Fusobacterium nucleatum FabG 3-ketoacyl-acyl carrier protein reductase: purification, crystallization, and X-ray crystallographic analysis

Fusobacterium nucleatum FabG 3-ketoacyl-acyl carrier protein reductase: purification, crystallization, and X-ray crystallographic analysis

3-ketoacyl-acyl carrier protein (ACP) reductase is a vital enzyme in the biosynthesis of fatty acids in bacteria and plants. It assumes a critical role in the elongation process of fatty acids.
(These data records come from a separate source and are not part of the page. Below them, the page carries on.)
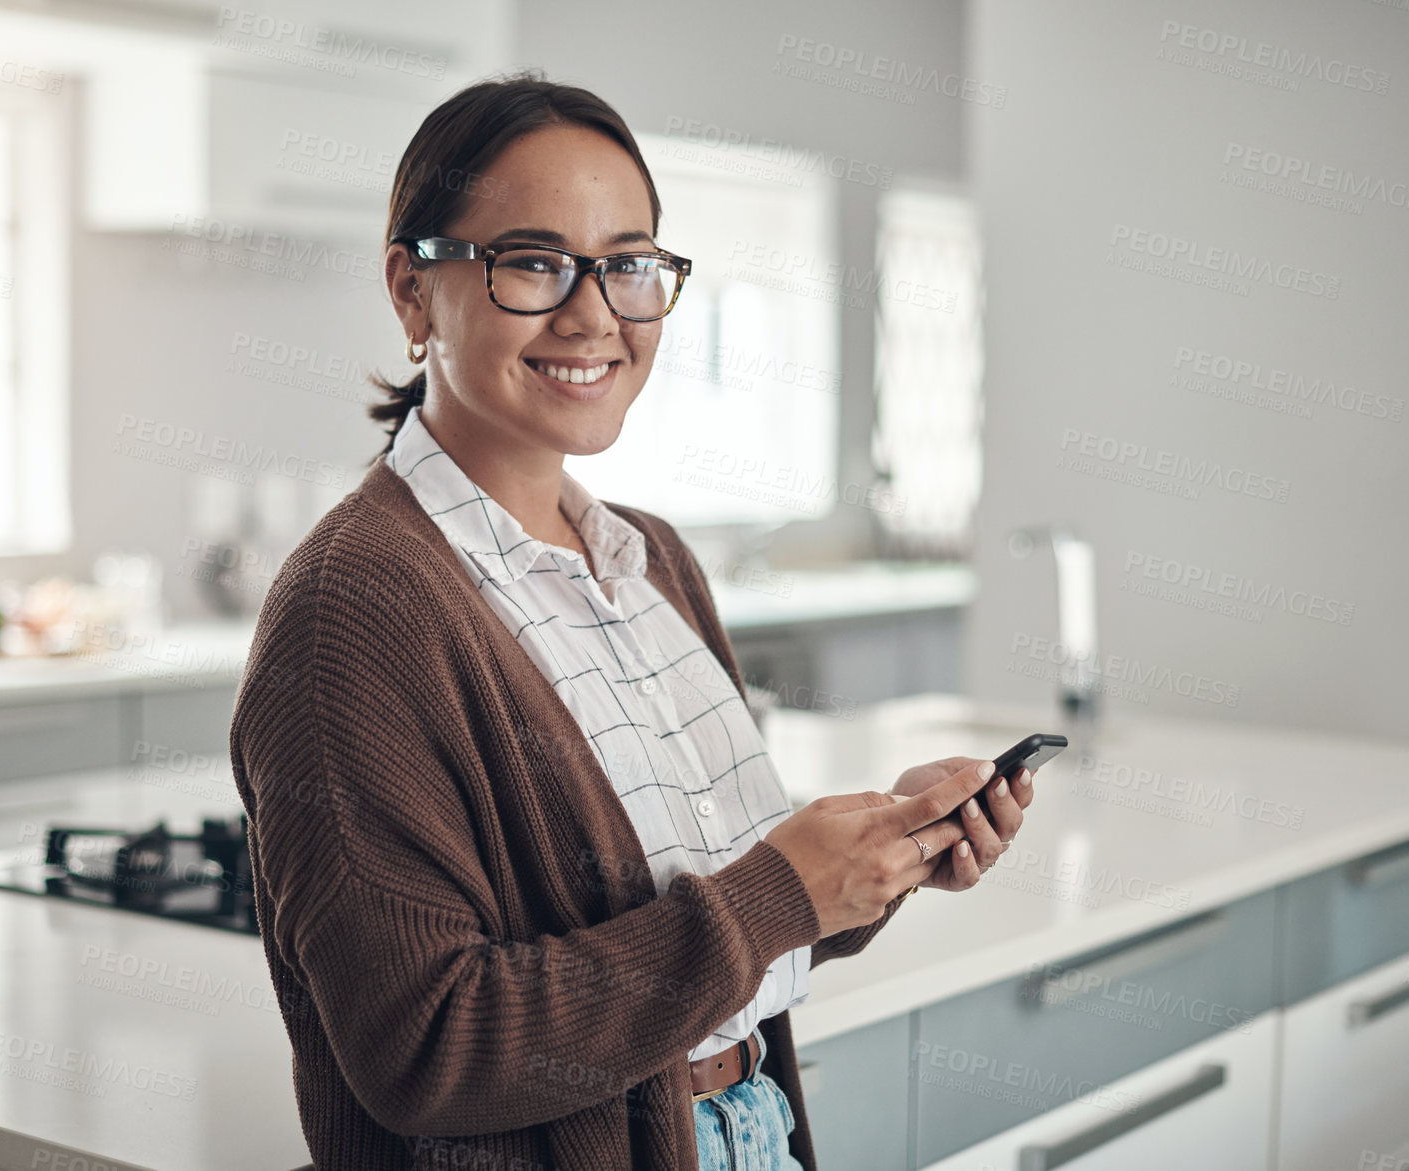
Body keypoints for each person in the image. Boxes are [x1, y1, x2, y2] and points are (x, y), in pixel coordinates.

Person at [229, 68, 1034, 1171]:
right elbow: (423, 1048)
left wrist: (871, 864)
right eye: (531, 261)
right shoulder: (355, 607)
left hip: (747, 1132)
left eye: (627, 265)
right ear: (412, 292)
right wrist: (772, 896)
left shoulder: (651, 558)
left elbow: (703, 927)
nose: (592, 313)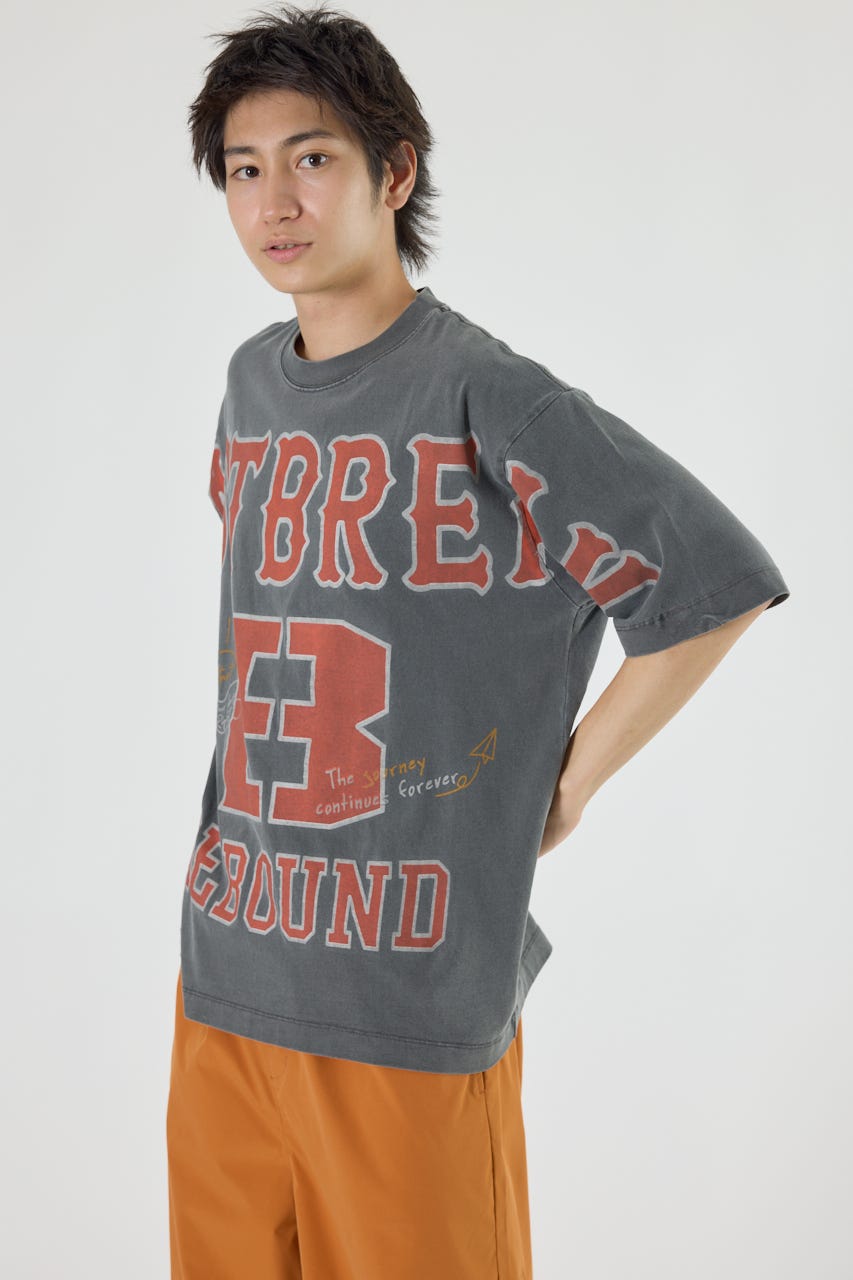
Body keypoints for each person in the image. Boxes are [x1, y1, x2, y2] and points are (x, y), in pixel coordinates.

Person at [166, 5, 791, 1277]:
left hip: (409, 994)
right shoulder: (248, 385)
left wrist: (564, 785)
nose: (275, 201)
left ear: (394, 172)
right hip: (229, 973)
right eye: (243, 168)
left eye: (313, 157)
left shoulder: (488, 395)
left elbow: (710, 581)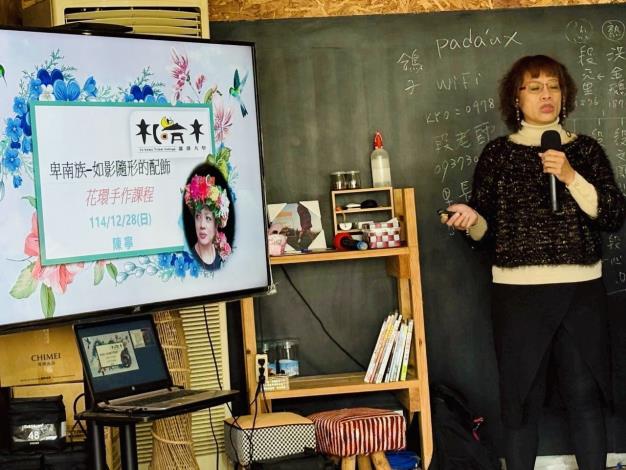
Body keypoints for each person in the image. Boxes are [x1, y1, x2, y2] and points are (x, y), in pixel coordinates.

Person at [441, 55, 626, 470]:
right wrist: (471, 220)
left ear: (565, 96)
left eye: (554, 87)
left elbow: (613, 216)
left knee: (584, 395)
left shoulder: (584, 151)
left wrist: (570, 176)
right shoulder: (498, 155)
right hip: (518, 295)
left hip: (580, 290)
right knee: (520, 401)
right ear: (516, 98)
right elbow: (487, 236)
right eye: (535, 87)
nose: (546, 95)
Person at [183, 167, 232, 270]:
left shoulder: (221, 258)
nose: (202, 225)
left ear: (216, 223)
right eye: (198, 216)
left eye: (208, 218)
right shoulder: (189, 259)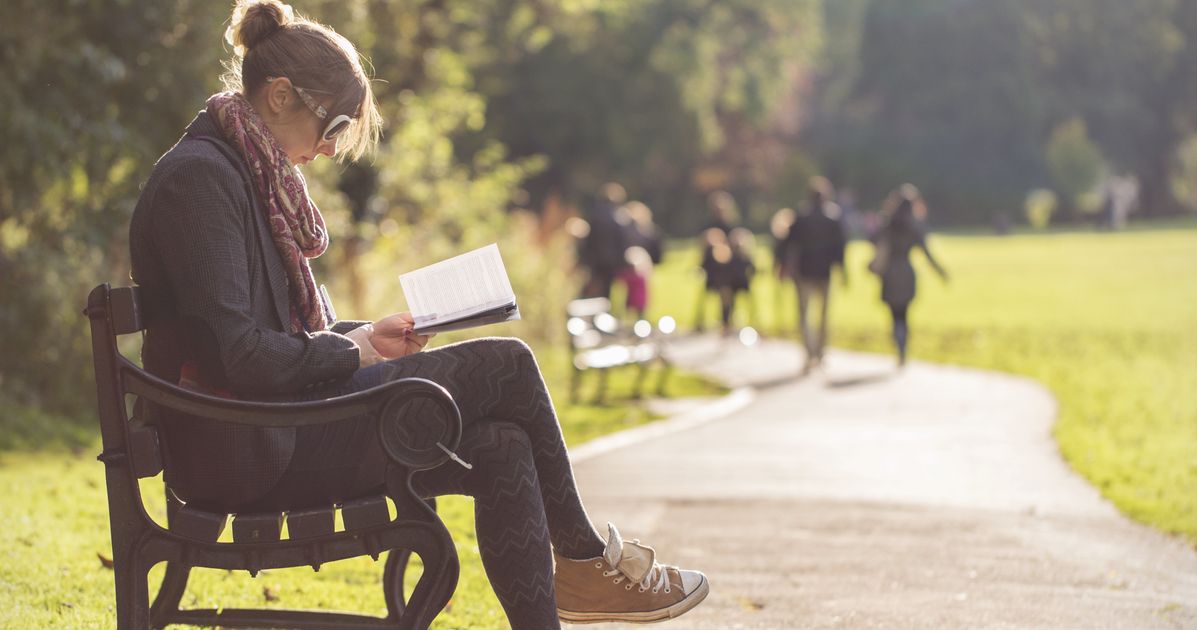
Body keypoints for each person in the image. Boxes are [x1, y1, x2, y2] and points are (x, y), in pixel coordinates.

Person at [126, 3, 708, 628]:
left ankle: (571, 593)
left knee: (503, 446)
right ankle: (589, 561)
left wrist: (365, 338)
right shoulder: (201, 181)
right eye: (335, 126)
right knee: (508, 363)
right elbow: (238, 356)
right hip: (245, 448)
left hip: (277, 423)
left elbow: (274, 337)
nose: (328, 150)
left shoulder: (247, 176)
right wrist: (355, 353)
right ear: (279, 96)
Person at [870, 184, 948, 366]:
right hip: (906, 271)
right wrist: (940, 271)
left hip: (890, 272)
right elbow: (927, 253)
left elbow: (875, 242)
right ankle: (902, 345)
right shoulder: (914, 226)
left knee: (894, 314)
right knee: (904, 314)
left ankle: (898, 341)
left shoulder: (887, 224)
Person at [784, 176, 847, 373]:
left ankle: (810, 351)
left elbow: (791, 246)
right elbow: (840, 248)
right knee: (823, 315)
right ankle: (820, 352)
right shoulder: (833, 217)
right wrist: (843, 271)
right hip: (824, 272)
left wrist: (788, 268)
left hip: (804, 272)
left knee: (805, 315)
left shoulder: (801, 216)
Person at [579, 182, 631, 299]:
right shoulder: (620, 217)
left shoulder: (594, 215)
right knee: (607, 289)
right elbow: (623, 241)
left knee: (596, 286)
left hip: (596, 260)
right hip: (613, 261)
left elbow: (589, 240)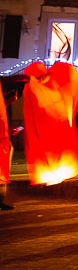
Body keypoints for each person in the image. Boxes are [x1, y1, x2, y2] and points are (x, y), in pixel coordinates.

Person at [1, 75, 28, 210]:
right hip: (2, 141)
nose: (16, 98)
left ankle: (1, 199)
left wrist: (15, 129)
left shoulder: (7, 107)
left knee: (4, 171)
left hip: (5, 139)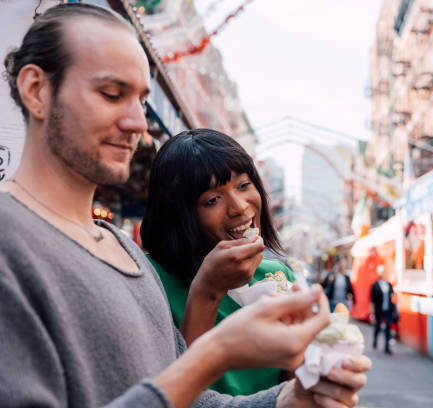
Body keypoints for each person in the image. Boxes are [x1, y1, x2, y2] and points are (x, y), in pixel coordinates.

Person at [0, 3, 369, 407]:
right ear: (36, 90)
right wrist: (216, 352)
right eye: (111, 94)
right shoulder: (11, 246)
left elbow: (187, 400)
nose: (138, 122)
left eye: (140, 100)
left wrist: (294, 399)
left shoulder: (126, 253)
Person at [140, 129, 367, 397]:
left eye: (244, 185)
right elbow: (167, 394)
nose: (239, 207)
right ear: (181, 213)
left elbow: (294, 384)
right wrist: (208, 290)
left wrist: (321, 361)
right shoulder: (148, 280)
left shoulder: (278, 274)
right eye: (212, 199)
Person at [370, 265, 394, 354]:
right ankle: (375, 340)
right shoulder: (375, 285)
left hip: (388, 309)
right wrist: (372, 312)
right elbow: (372, 300)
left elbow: (392, 296)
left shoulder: (388, 285)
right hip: (379, 310)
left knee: (388, 327)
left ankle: (387, 346)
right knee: (378, 326)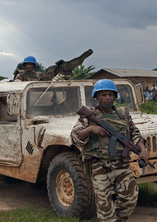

The enzyme’s primary function is to catalyze the reduction of a 3-ketoacyl-ACP intermediate, forming a fully saturated acyl-ACP. This saturated acyl-ACP can subsequently elongate within the fatty acid synthesis pathway. This study successfully expressed and purified FnFabG from Fusobacterium nucleatum using Ni-NTA affinity and gel-filtration chromatography. The protein crystal was obtained and diffracted to a resolution of 2.7 Å. The preliminary crystallographic analysis suggested that FnFabG crystal belongs to the monoclinic space group P41212 with a = b = 111.56 Å and c = 88.69 Å, α = β = γ = 90.00°. The asymmetric unit contained one molecule of FnFabG, giving a solvent content of 78.33%.